A friend of mine recently lost his mum to cancer. How could he sum up her life in one short eulogy? Impossible, of course.
I started researching my ancestry this year and discovered that we had relatives murdered by Nazis in death camps and ghettos. What legacies might these people have left if they’d survived? What people might they have become? My niece recently helped produce a play about the Holocaust. The theme was remembering — we must remember, but we can never fully recapture the richness of each life lost.
When we remember, we edit. We make our own meanings. Stories and objects stand in for what was once a person, full of hope and love and guilt and secrets.
My dad was an alcoholic who took his own life. I inherited a big oil painting and a bag of mostly broken watches. Nothing else. Is that his legacy, then? What was going through his head at the end? That question mark is indelible. My mum’s mum’s mum’s sister had a child who had a child called Brian. This distant cousin of mine managed the Beatles, helped them become stars, then died of an overdose aged 32. Was it an accident?
When I think about the idea of legacy, I run into mysteries at every turn
I reflect on what remains unknowable. Even when someone has 22.9 million pages indexed on Google, a Wikipedia listing, and stories of a young Brian Epstein still vivid in my 92-year-old cousin’s mind, I don’t really know the truth. All I can do is piece things together in my own way.
What if I want to paint a clearer picture for my ancestors? I could keep a journal. I could write an autobiography. I could tell my story as clearly and vividly as my creative skills allow, praying that not too much fidelity is lost as my name echoes through the generations. But none of them would know me, really. They might see pieces of themselves, or they might think me utterly uninteresting. But in the end, they can only filter what’s left through the tight pores of their own experience. They can only make sense of the story squinting through the lens of life in the year 2098 or 3100.

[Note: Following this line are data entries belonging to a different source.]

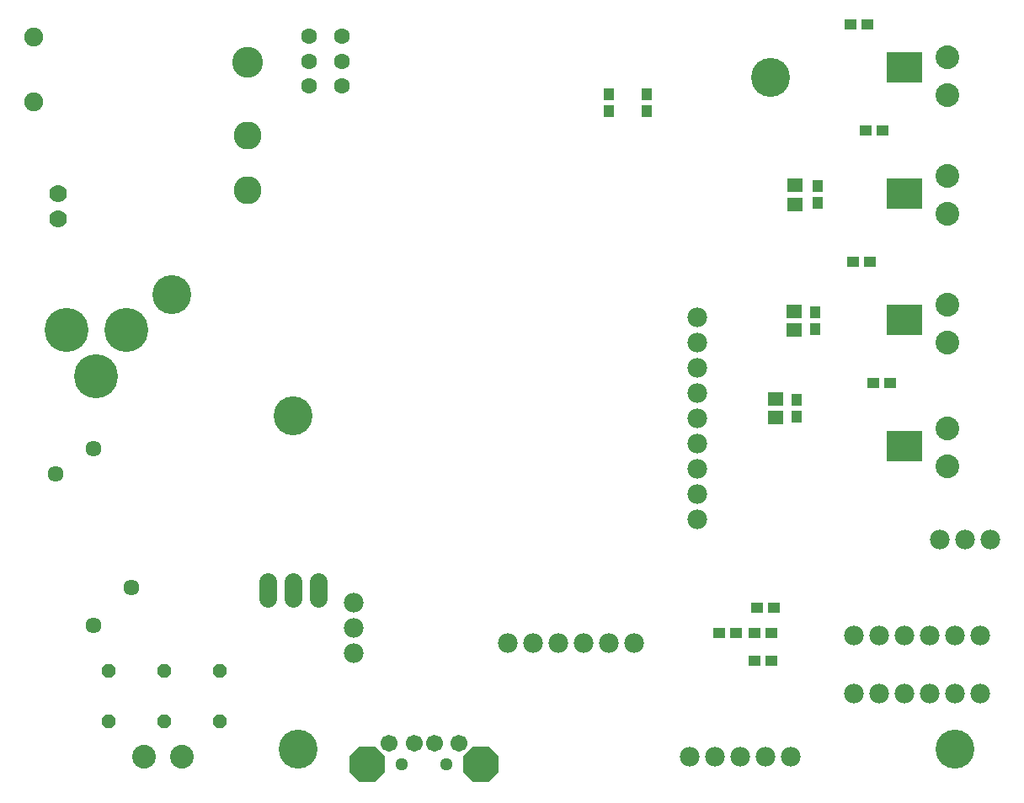
<source format=gbs>
G75*
G70*
%OFA0B0*%
%FSLAX24Y24*%
%IPPOS*%
%LPD*%
%AMOC8*
5,1,8,0,0,1.08239X$1,22.5*
%
%ADD10C,0.1540*%
%ADD11R,0.1400X0.1200*%
%ADD12C,0.0749*%
%ADD13C,0.0700*%
%ADD14C,0.0631*%
%ADD15R,0.0434X0.0473*%
%ADD16C,0.0780*%
%ADD17R,0.0473X0.0434*%
%ADD18C,0.0634*%
%ADD19C,0.0700*%
%ADD20OC8,0.0560*%
%ADD21C,0.0940*%
%ADD22C,0.1103*%
%ADD23C,0.1221*%
%ADD24C,0.1740*%
%ADD25R,0.0631X0.0552*%
%ADD26OC8,0.1424*%
%ADD27C,0.0512*%
%ADD28C,0.0670*%
D10*
X012700Y029510D03*
X012500Y042710D03*
X007700Y047510D03*
X031400Y056110D03*
X038700Y029510D03*
D11*
X036700Y041510D03*
X036700Y046510D03*
X036700Y051510D03*
X036700Y056510D03*
D12*
X002250Y057699D03*
X002250Y055120D03*
D13*
X003200Y051510D03*
X003200Y050510D03*
D14*
X013141Y055756D03*
X013141Y056740D03*
X013141Y057724D03*
X014440Y057724D03*
X014440Y056740D03*
X014440Y055756D03*
D15*
X025000Y055444D03*
X025000Y054775D03*
X026500Y054775D03*
X026500Y055444D03*
X033270Y051794D03*
X033270Y051125D03*
X033170Y046804D03*
X033170Y046135D03*
X032440Y043334D03*
X032440Y042665D03*
D16*
X028500Y042610D03*
X028500Y041610D03*
X028500Y040610D03*
X028500Y039610D03*
X028500Y038610D03*
X026000Y033710D03*
X025000Y033710D03*
X024000Y033710D03*
X023000Y033710D03*
X022000Y033710D03*
X021000Y033710D03*
X014900Y033310D03*
X014900Y034310D03*
X014900Y035310D03*
X028200Y029210D03*
X029200Y029210D03*
X030200Y029210D03*
X031200Y029210D03*
X032200Y029210D03*
X034700Y031710D03*
X035700Y031710D03*
X036700Y031710D03*
X037700Y031710D03*
X038700Y031710D03*
X039700Y031710D03*
X039700Y034010D03*
X038700Y034010D03*
X037700Y034010D03*
X036700Y034010D03*
X035700Y034010D03*
X034700Y034010D03*
X038100Y037810D03*
X039100Y037810D03*
X040100Y037810D03*
X028500Y043610D03*
X028500Y044610D03*
X028500Y045610D03*
X028500Y046610D03*
D17*
X034665Y048810D03*
X035335Y048810D03*
X035465Y044010D03*
X036135Y044010D03*
X031535Y035110D03*
X030865Y035110D03*
X030765Y034110D03*
X031435Y034110D03*
X031435Y033010D03*
X030765Y033010D03*
X030035Y034110D03*
X029365Y034110D03*
X035165Y054010D03*
X035835Y054010D03*
X035235Y058210D03*
X034565Y058210D03*
D18*
X006100Y035910D03*
X004600Y034410D03*
X003100Y040410D03*
X004600Y041410D03*
D19*
X011500Y036140D02*
X011500Y035480D01*
X012500Y035480D02*
X012500Y036140D01*
X013500Y036140D02*
X013500Y035480D01*
D20*
X009600Y032610D03*
X009600Y030610D03*
X007400Y030610D03*
X007400Y032610D03*
X005200Y032610D03*
X005200Y030610D03*
D21*
X006600Y029210D03*
X008100Y029210D03*
X038400Y040710D03*
X038400Y042210D03*
X038400Y045610D03*
X038400Y047110D03*
X038400Y050710D03*
X038400Y052210D03*
X038400Y055410D03*
X038400Y056910D03*
D22*
X010700Y053810D03*
X010700Y051644D03*
D23*
X010700Y056684D03*
D24*
X005894Y046110D03*
X004713Y044259D03*
X003531Y046110D03*
D25*
X031600Y043364D03*
X031600Y042616D03*
X032330Y046096D03*
X032330Y046844D03*
X032360Y051076D03*
X032360Y051824D03*
D26*
X019944Y028893D03*
X015456Y028893D03*
D27*
X016814Y028893D03*
X018586Y028893D03*
D28*
X018094Y029719D03*
X017306Y029719D03*
X016322Y029719D03*
X019078Y029719D03*
M02*

</source>
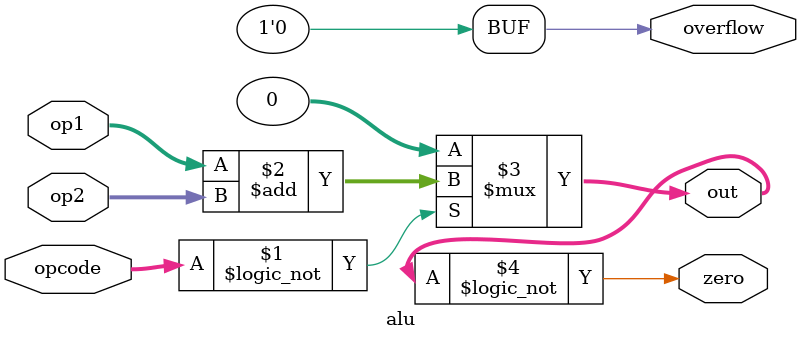
<source format=v>
`timescale 1ns / 1ps

module alu (
	input  wire [31:0] op1,
	input  wire [31:0] op2,
	input  wire [ 5:0] opcode,
	output wire [31:0] out,
	output wire overflow,
	output wire zero
);
    // assuem opcode == 0
	assign out = (opcode == 0) ? (op1 + op2) : 0;
	assign overflow = 0;
	assign zero = (out == 0);

endmodule

</source>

Thing is, most of us don’t even know ourselves. Self-knowledge isn’t a game you complete. We’re always changing, often in ways we didn’t predict. Sometimes we prefer not to look in the mirror at all. Knowing where we came from can help us feel part of something bigger. Roots and traditions can help us feel like we belong. Considering the deep future helps too; not questions like ‘how will I be remembered?‘, but ‘what decisions can I make today that people thousands of years from now might be grateful for, or inspired by?‘
Those decisions — every decision — must always happen in the present. The present, as wise people will no doubt keep reminding us as long as civilisation continues, is all we have.
To me, leaving a legacy doesn’t mean finishing some grand project, achieving fame, or setting up a trust fund
Some of those things might be nice, but should I stake my life’s meaning on them? The very word has a whiff of stately homes and slavery about it. ‘Legacy’, a word that came to mean a gift or bequest left by someone in their will in the early 15th century and grew to mean something much broader — our immaterial influence, in the realm of ideas. Here, in the present, we do many immaterial things. We bring a particular energy to our interactions. We combine and conjure concepts in consciousness. We live by abstract values. We exist at some mysterious frequency that makes us more than the sum of our cells.
I believe these are the things that most deeply reverberate through time — our ways of being in the world. The things we build might last a few generations. Our names might echo even longer. But the energy we live with — the constant spark of curiosity or the unfathomable wells of kindness or the mood of general despair — whatever that energy is will ripple through you and the people you meet, the people they meet, and far beyond. I’m probably connected to my ancestors in a million ways I don’t realise. And so are you. I could be listening to a Beatles record without ever having heard the name Brian Epstein, and the music would still have some small but unstoppable fleck of his energy in it.
Forget money and fame. What energy are you putting out today that we’ll need more of in the future? What ideas are you exploring that might be worth passing down? What would make your great-great-great-great-great-great-great granddaughter smile?